**Problem to work on**
Exclude the pictures and reproduce the remaining data exactly as written.

****************************************

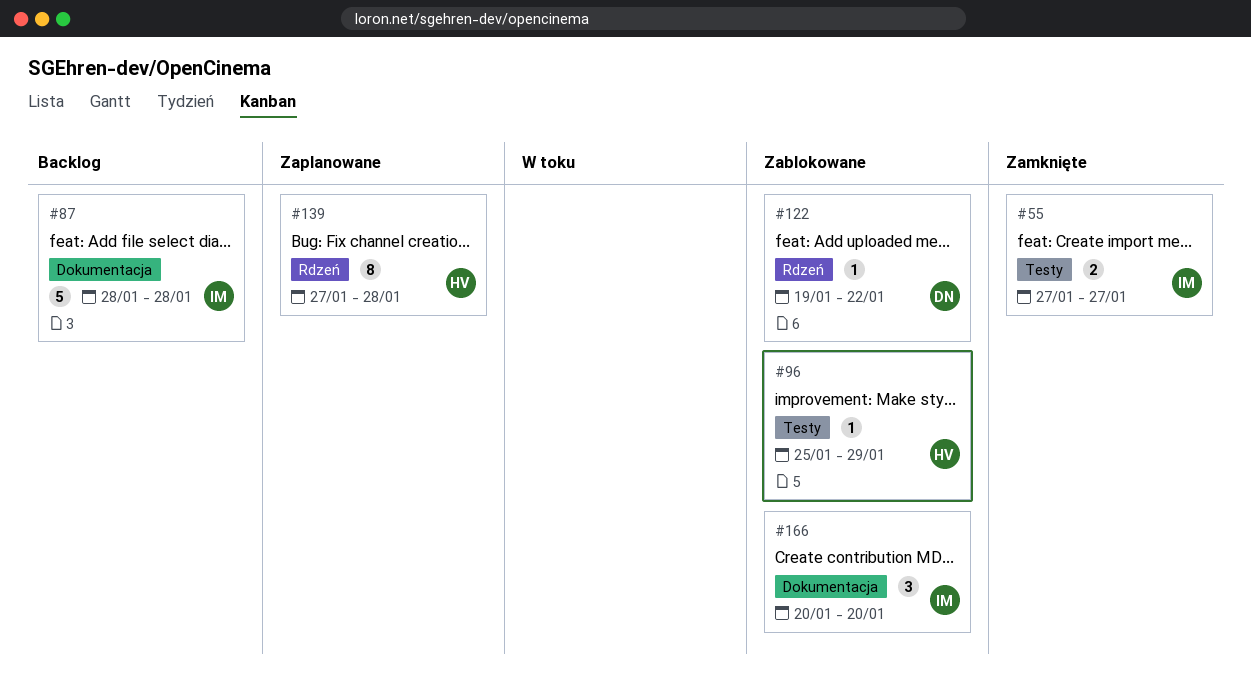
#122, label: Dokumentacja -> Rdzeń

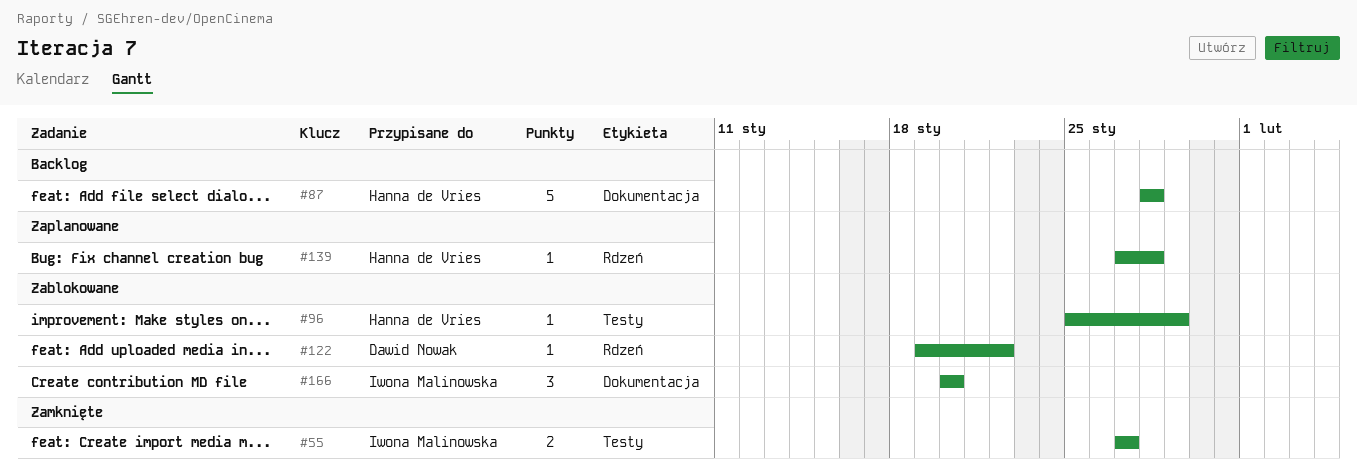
#87, owner: Iwona Malinowska -> Hanna de Vries
#139, estimate: 8 -> 1

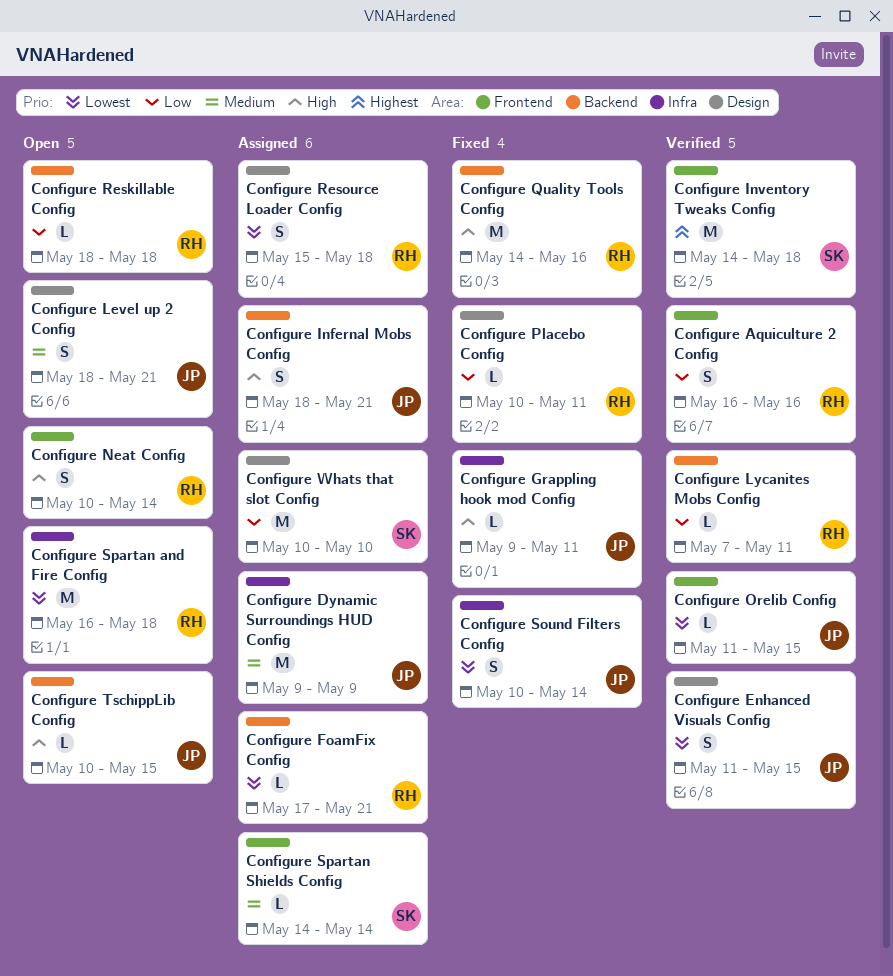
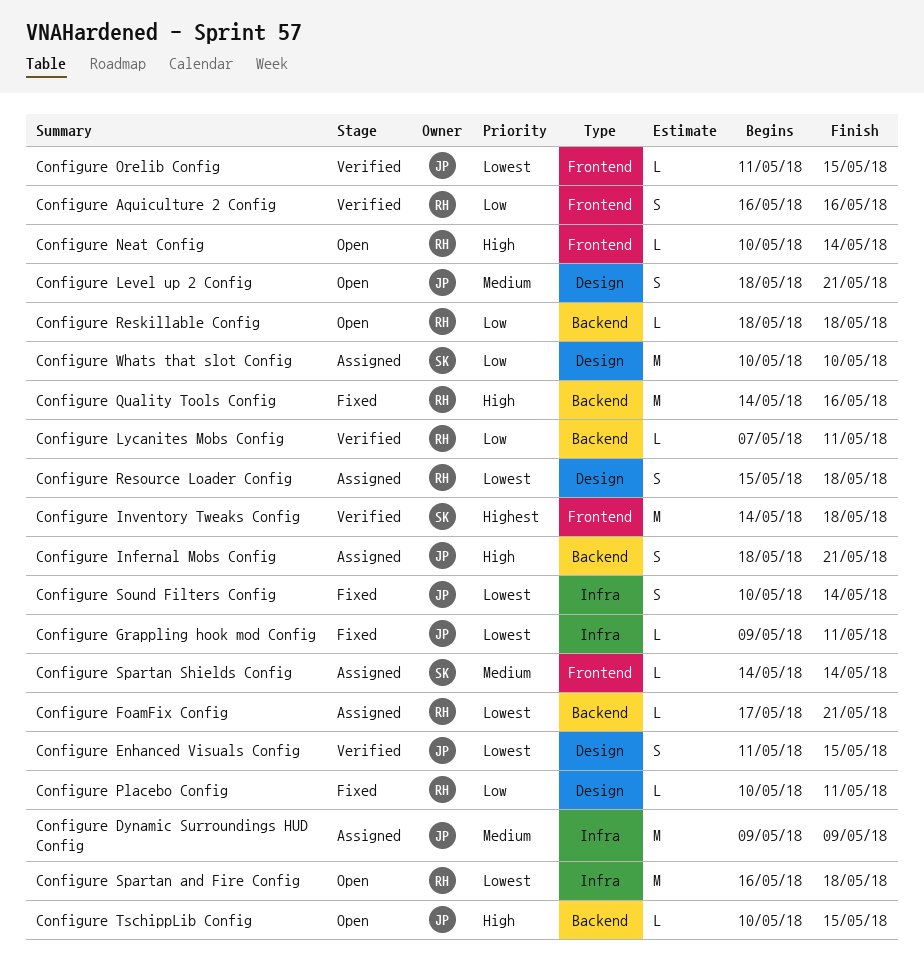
Configure Grappling hook mod Config, priority: High -> Lowest
Configure Neat Config, estimate: S -> L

****************************************

**Answer for the task**
#122, label: Dokumentacja -> Rdzeń

#87, owner: Iwona Malinowska -> Hanna de Vries
#139, estimate: 8 -> 1

Configure Grappling hook mod Config, priority: High -> Lowest
Configure Neat Config, estimate: S -> L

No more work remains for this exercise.